Chris Davis, CEO of MoneyPlus Group, adds: “We know from our own data people are having to make their money stretch much further than before, and it’s putting pressures on households. This recession is expected to be shallow, but it’s no secret we are in a cost of living crisis and with inflation at 4%, household costs are continuing to rise.”

Childcare costs still a concern

Lakhani says: “We recently dug into childcare costs, an essential expense for many families, and found that 37% are now spending more than £200 a week on childcare, up from 29% in January 2023. This is an enormous increase, especially when you consider that the UK was one of the most expensive countries in the world for childcare before inflation started to bite, and is having a knock-on effect on the economy as many parents are forced to drop out of the workforce.”

What about mortgages and rent?

When it comes to mortgages and housing costs, it could be a mixed bag.

“The Bank of England’s strategy to quell inflation – raising interest rates to their highest level in more than 15 years – has hit mortgage holders hard,” he says. “We haven’t yet seen the full impact of this yet as more than 1.6m people are due to remortgage this year and will have to pay higher rates than their current mortgage. House prices also fell again according to Bank of England, so people will be feeling less well-off and less likely to spend.

“Following yesterday’s steady inflation reading, it looks more likely rate cuts are on the horizon. The markets are now forecasting a 75% chance of rate cuts by June, which will be some welcome relief for those with a mortgage. But less good news for those currently benefiting from higher interest rates on their savings.”

Liz Hunter, director at Money Expert, says: “A recession may actually provide relief for those with mortgages who have been suffering with particularly high rates as inflation increased. As the cost of borrowing is reduced during a recession, banks and building societies often start lowering their own interest rates.

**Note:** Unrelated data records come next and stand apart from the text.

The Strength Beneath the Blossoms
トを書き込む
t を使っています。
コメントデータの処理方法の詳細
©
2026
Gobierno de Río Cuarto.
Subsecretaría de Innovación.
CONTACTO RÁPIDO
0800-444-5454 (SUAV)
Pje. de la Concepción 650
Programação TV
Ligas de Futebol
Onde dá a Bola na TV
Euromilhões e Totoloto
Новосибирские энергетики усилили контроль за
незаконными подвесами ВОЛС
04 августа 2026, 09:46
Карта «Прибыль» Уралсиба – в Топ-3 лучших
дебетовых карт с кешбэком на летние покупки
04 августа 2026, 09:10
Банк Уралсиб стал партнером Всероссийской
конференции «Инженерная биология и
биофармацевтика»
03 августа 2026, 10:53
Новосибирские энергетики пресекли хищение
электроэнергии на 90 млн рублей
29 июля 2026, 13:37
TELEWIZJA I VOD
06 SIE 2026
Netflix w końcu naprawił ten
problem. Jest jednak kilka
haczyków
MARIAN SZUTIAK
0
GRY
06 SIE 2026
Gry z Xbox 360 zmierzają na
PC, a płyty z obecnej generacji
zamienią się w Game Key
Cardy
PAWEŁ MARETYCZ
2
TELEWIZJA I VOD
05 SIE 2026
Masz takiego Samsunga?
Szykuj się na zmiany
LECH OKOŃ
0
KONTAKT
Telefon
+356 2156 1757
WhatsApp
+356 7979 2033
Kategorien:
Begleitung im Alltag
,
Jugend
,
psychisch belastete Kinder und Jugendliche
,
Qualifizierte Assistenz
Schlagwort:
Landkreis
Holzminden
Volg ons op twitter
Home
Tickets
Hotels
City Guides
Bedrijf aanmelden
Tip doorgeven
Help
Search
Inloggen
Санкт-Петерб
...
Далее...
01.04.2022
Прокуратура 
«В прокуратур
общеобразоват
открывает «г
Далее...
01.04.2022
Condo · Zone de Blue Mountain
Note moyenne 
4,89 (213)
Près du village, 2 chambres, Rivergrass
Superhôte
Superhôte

“Unfortunately for renters, the cost of renting usually goes in the opposite direction and tends to remain high. Rent prices usually soar due to increased demand, as many people may have sold their homes and need somewhere temporary to live until the economy and their finances improve.”

Will it hit motorists?

“Unfortunately for drivers already experiencing higher car insurance rates due to inflation, climate change and increased costs for insurers, a recession can push prices up even more,” says Hunter. “Insurance companies often invest their premiums, but recessions can cause these investments to lose value. To compensate for their losses, they could raise premiums.

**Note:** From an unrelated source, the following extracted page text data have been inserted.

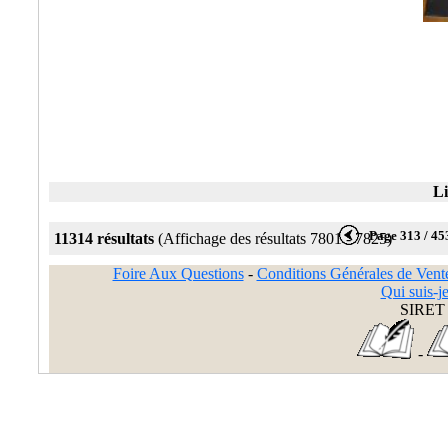
Li
Page 313 / 45
11314 résultats
(Affichage des résultats 7801 - 7825)
Foire Aux Questions
-
Conditions Générales de Vent
Qui suis-je
SIRET 
-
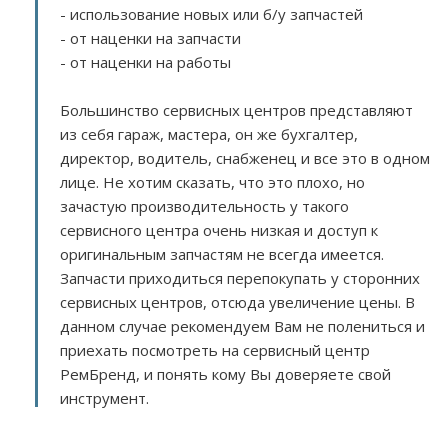
- использование новых или б/у запчастей
- от наценки на запчасти
- от наценки на работы
Большинство сервисных центров представляют
из себя гараж, мастера, он же бухгалтер,
директор, водитель, снабженец и все это в одном
лице. Не хотим сказать, что это плохо, но
зачастую производительность у такого
сервисного центра очень низкая и доступ к
оригинальным запчастям не всегда имеется.
Запчасти приходиться перепокупать у сторонних
сервисных центров, отсюда увеличение цены. В
данном случае рекомендуем Вам не полениться и
приехать посмотреть на сервисный центр
РемБренд, и понять кому Вы доверяете свой
инструмент.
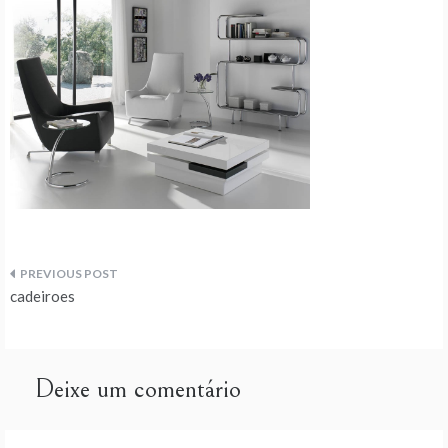
Navegação
cadeiroes
de
artigos
Deixe um comentário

“To try and reduce premiums, if you’re due to renew, use a price comparison site to compare rates from multiple providers to find the best deal.”

Will supermarket prices go up again?

“Many people tend to curb spending during a recession, which leads to a fall in demand. However, the prices of food often stay the same due to inelastic demand [people need to eat regardless],” says Hunter. “Even if prices remain relatively stable, you could still make cutbacks to help your income go further. For example, with your food shopping, you could choose supermarket-own brands, start buying in bulk, or plan your meals more thoroughly to reduce waste.”

What should you do if you’re worried?

If mounting living costs are leaving you with growing debt and anxiety, reach out for support sooner rather than later. “Our research shows talking about debt has become a taboo for many. We need to break this habit,” says Davis, noting there can be a lot of shame and stigma associated with debt.

“We’ve found the majority of people feel better after talking about shameful topics, so it’s time to open up and tackle this properly,” he adds. “First and foremost, speak up. The average total debt per household, including mortgages, is around £65,510 according to the Money Charity. It’s important to know you’re not alone but that you can take action.

“Look at how much you currently owe, your interest rates, payment plans and end dates. Once you’ve consolidated all this information, you’ll have a solid grounding to understanding what you can afford to pay back.”

Charities such as Step Change and Citizens Advice can provide guidance, and it’s always worth speaking to your bank and providers to see how they could help too.